Süsleme sanatında kendilerini geliştiren köylüler, halı ve kilimleri de şark motiflerine göre dokuyor. Özellikle bakırdan yapılmış tabaklara köyün adına yakışır bir şekilde Tunus ve Endülüs motifleri işleniyor.
Köyde her yıl kasım ayının ortalarında köylülerin ürettikleri sanat ürünlerinin halkın beğenisine sunulduğu sergi ve kermes düzenleniyor. Sergi döneminde turistlerin uğrak yeri haline gelen köy özellikle hafta sonları dolup taşıyor. Eserlerini uygun fiyatlara satarak gelir elde etme imkanı da bulan sanatkar köylüler, ziyaretçilerin artmasından oldukça memnun gözüküyor.
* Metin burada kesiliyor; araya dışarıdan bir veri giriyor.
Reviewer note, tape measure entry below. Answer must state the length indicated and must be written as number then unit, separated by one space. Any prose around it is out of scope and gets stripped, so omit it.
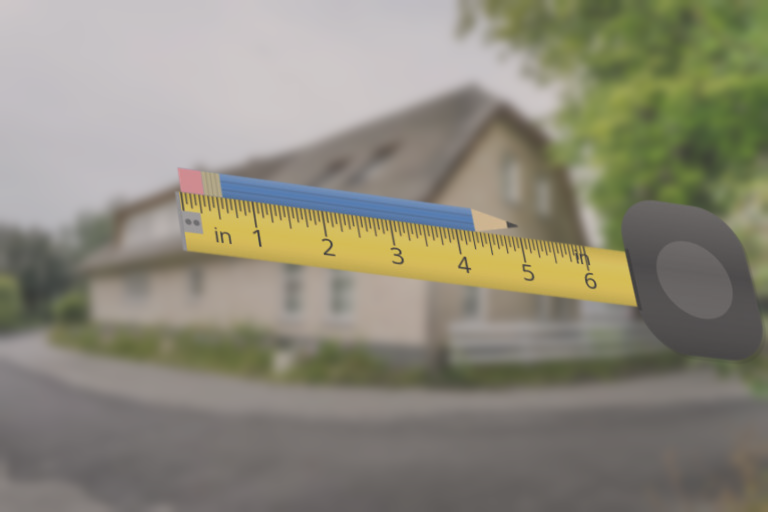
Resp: 5 in
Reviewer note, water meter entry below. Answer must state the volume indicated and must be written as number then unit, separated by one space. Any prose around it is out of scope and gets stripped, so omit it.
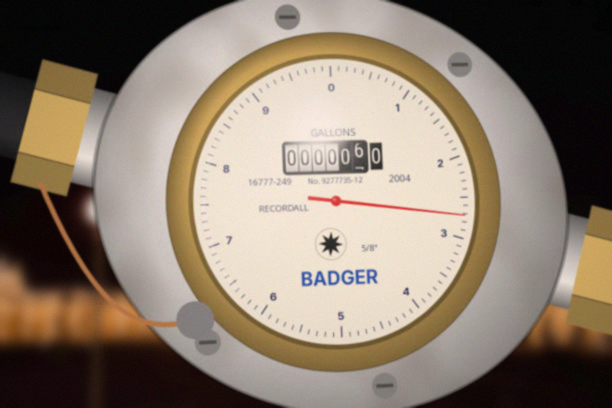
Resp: 62.7 gal
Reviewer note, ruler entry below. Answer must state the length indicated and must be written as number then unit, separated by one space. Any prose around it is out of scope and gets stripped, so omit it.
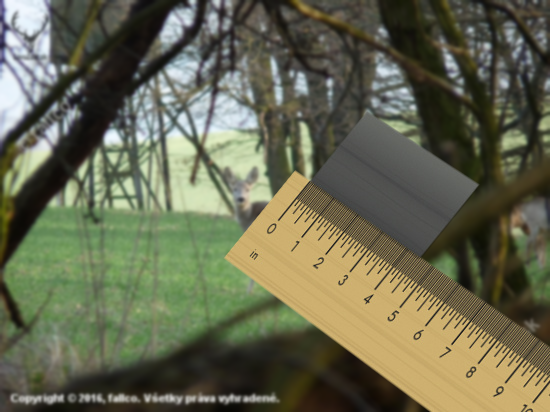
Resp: 4.5 in
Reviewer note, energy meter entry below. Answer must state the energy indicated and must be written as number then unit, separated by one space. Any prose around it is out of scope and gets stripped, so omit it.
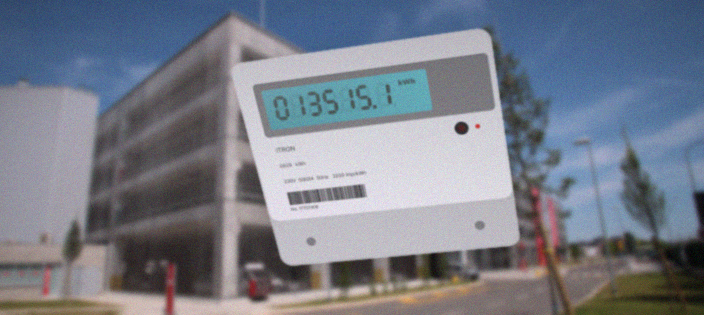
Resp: 13515.1 kWh
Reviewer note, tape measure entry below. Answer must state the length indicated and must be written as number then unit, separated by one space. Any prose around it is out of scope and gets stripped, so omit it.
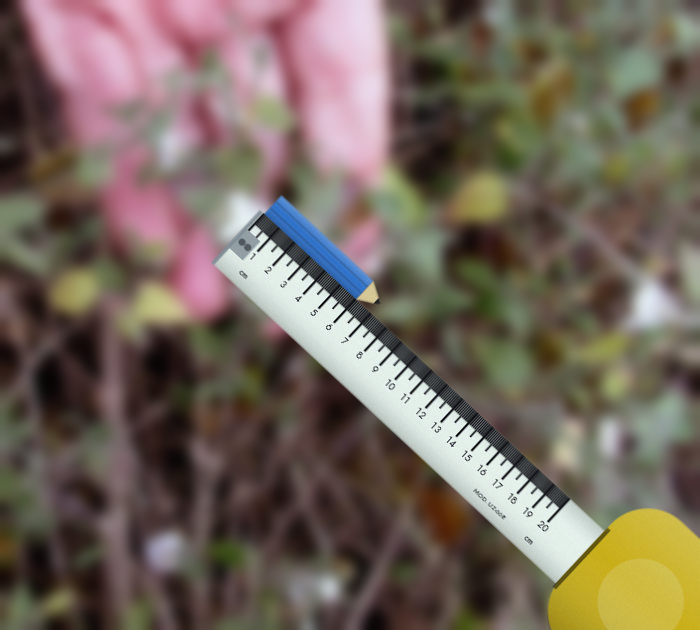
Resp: 7 cm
Köyde çocuklar dahi ayakla çevrilerek çamura şekil verilen eski yöntemlerle çanak ve çömlek yapıyor.
Köydeki günlük hayatı eserlerine yansıtıyorlar
Köyün süsleme sanatı ustalarından Eymen el-Mibedavi, ne tür motifler yaptıklarını anlattı. Farklı motifler çizdiğini ancak daha çok köydeki günlük hayatı işlemeye çalıştığını aktaran Mibedavi, köy hayatını bilmeyen ziyaretçilerin daha çok köyün günlük işlerinin anlatıldığı resimlerin bulunduğu eşyaları almayı tercih ettiğini söyledi.
Yaklaşık 10 yıldır bu işi yaptığını ifade eden Mibedavi, süsleme sanatını Tunus köyünü önce Mısır'a, sonra da yabancılara tanıtan İsviçreli sanatçı Evelyn Bourier'den öğrendiğini dile getirdi.
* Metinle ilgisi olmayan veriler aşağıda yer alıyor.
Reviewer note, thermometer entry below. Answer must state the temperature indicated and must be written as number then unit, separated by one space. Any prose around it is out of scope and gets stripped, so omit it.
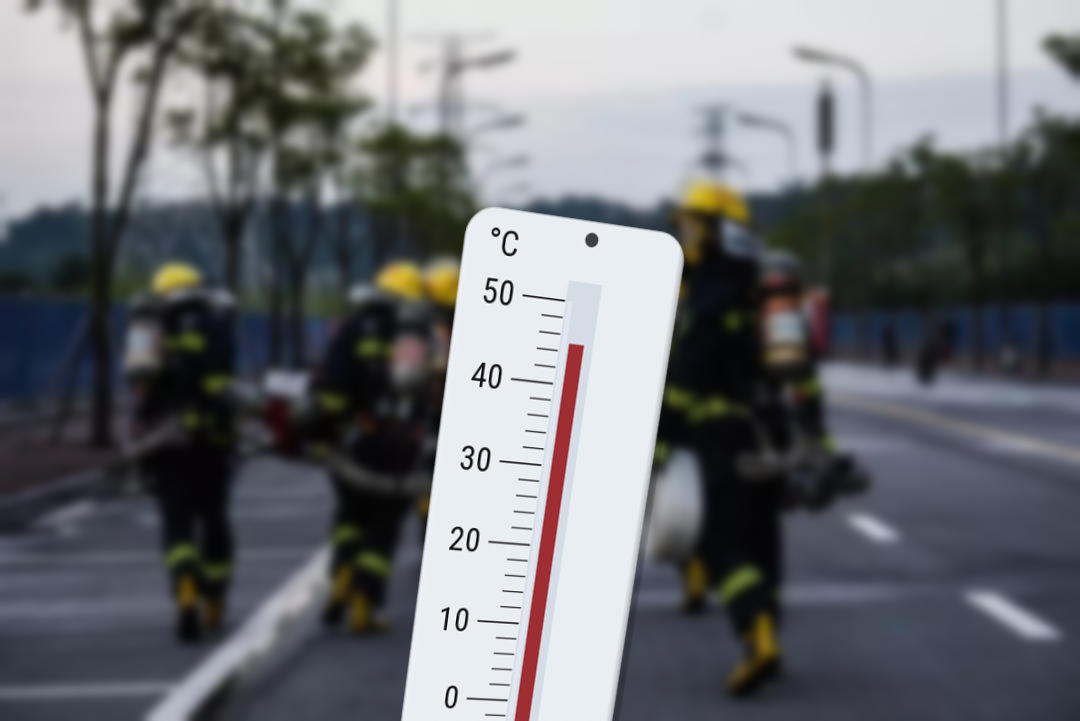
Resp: 45 °C
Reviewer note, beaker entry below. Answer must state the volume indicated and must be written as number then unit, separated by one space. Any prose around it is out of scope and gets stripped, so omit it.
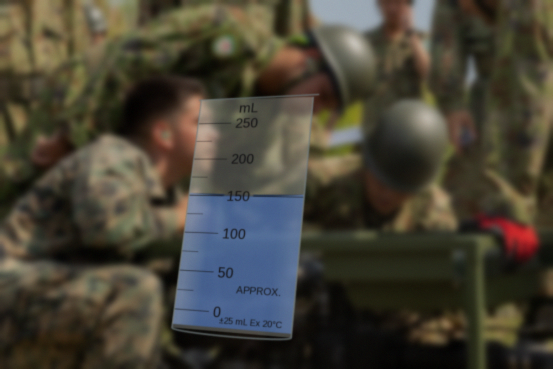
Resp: 150 mL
Köyün sadece renkli el sanatları ürünleri değil doğal güzellikleri de ilgi çekiyor. Turistler Karun Gölü'nü gezme ve çölde kayak yapma fırsatı da buluyor.
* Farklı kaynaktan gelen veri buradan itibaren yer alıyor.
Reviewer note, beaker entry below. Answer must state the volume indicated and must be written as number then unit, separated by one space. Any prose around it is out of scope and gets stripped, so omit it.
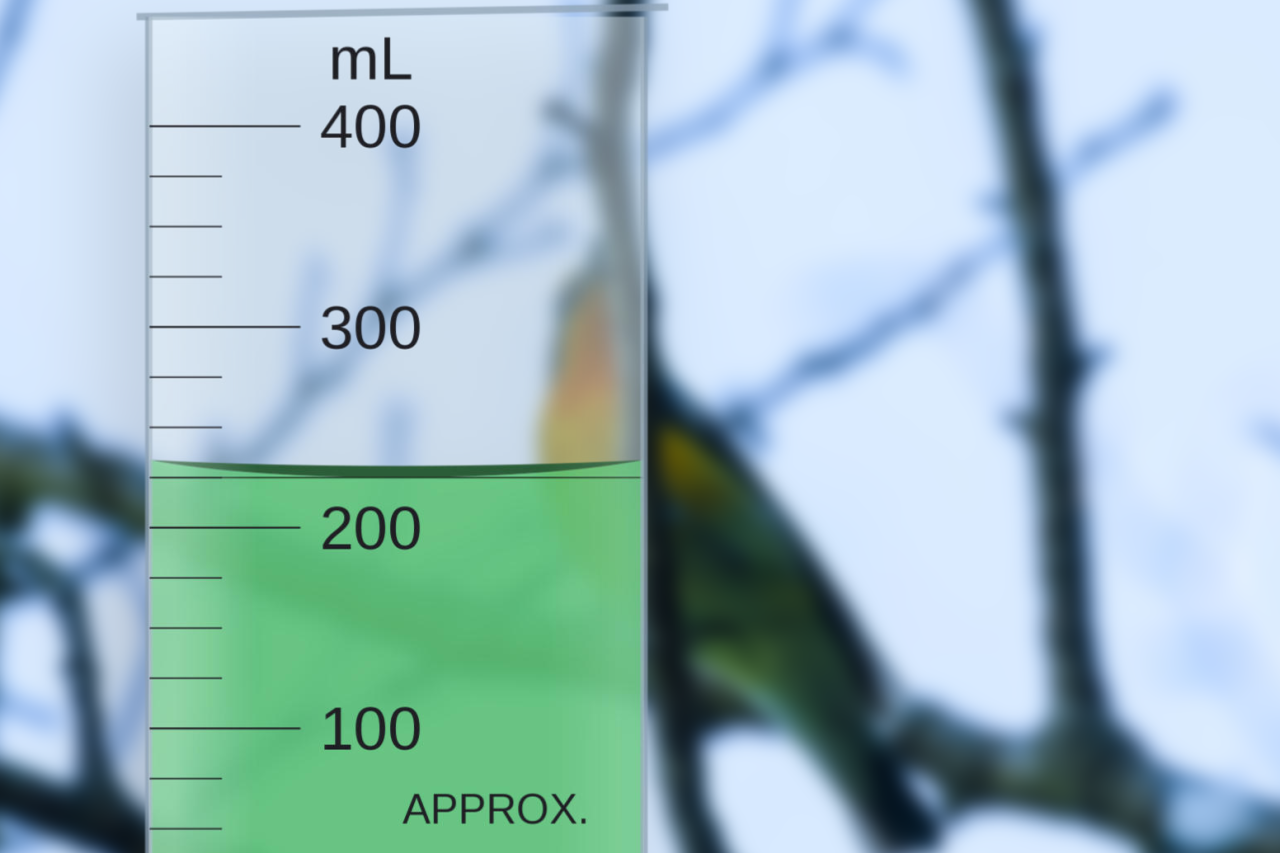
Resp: 225 mL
Köye ilham veren İsviçreli sanatçı
Son 10 yılda Mısır'da iyice tanınan Tunus köyünün ünü artık Mısır dışına da taşmaya başladı. Karun Gölü'nü gezmeye gelen yabancı turistler Tunus köyüne uğramadan ziyaretlerini tamamlamıyor.
Köyün üne kavuşmasında büyük pay sahibi İsviçreli sanatçı Bourier da ilerleyen yaşına rağmen Tunus'tan ayrılmamış. Köylüler Bourier'in burada defnedilmek istediğini ve bu nedenle köyde kendisi için bir mezar bile yaptırdığını söylüyor.